━━ RECORDS TO PROCESS ━━

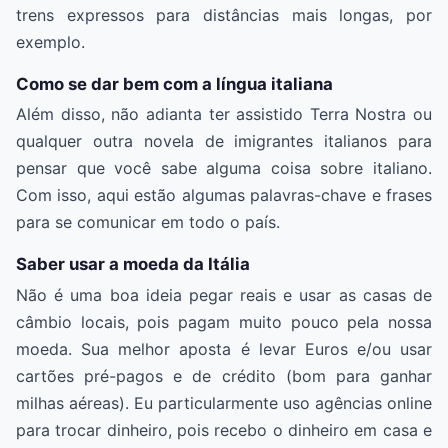
trens expressos para distâncias mais longas, por
exemplo.
Como se dar bem com a língua italiana
Além disso, não adianta ter assistido Terra Nostra ou
qualquer outra novela de imigrantes italianos para
pensar que você sabe alguma coisa sobre italiano.
Com isso, aqui estão algumas palavras-chave e frases
para se comunicar em todo o país.
Saber usar a moeda da Itália
Não é uma boa ideia pegar reais e usar as casas de
câmbio locais, pois pagam muito pouco pela nossa
moeda. Sua melhor aposta é levar Euros e/ou usar
cartões pré-pagos e de crédito (bom para ganhar
milhas aéreas). Eu particularmente uso agências online
para trocar dinheiro, pois recebo o dinheiro em casa e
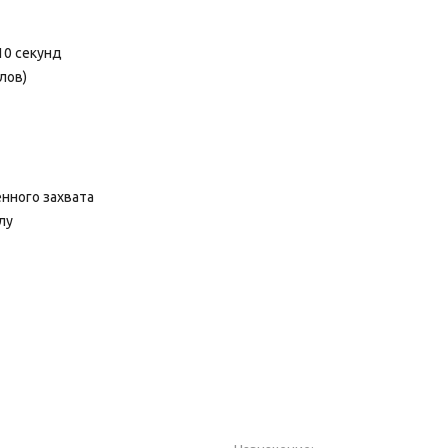
10 секунд
лов)
нного захвата
лу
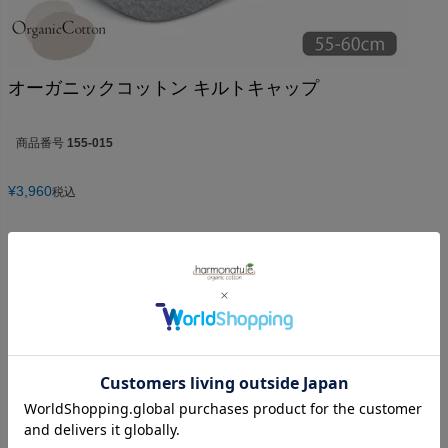
オーガニックコットン キルトキャップ
商品番号
155-015
¥
3,960
税込
5.00
1
1
件中
1
-
1
件表示
とも
2
購入者
栃木県
30代
女性
投稿日
2021/12/22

━━━

TASK REQUIREMENTS:
Copy every line where the word "para" is present in the entries above.

TASK RESULT:
trens expressos para distâncias mais longas, por
qualquer outra novela de imigrantes italianos para
para se comunicar em todo o país.
cartões pré-pagos e de crédito (bom para ganhar
para trocar dinheiro, pois recebo o dinheiro em casa e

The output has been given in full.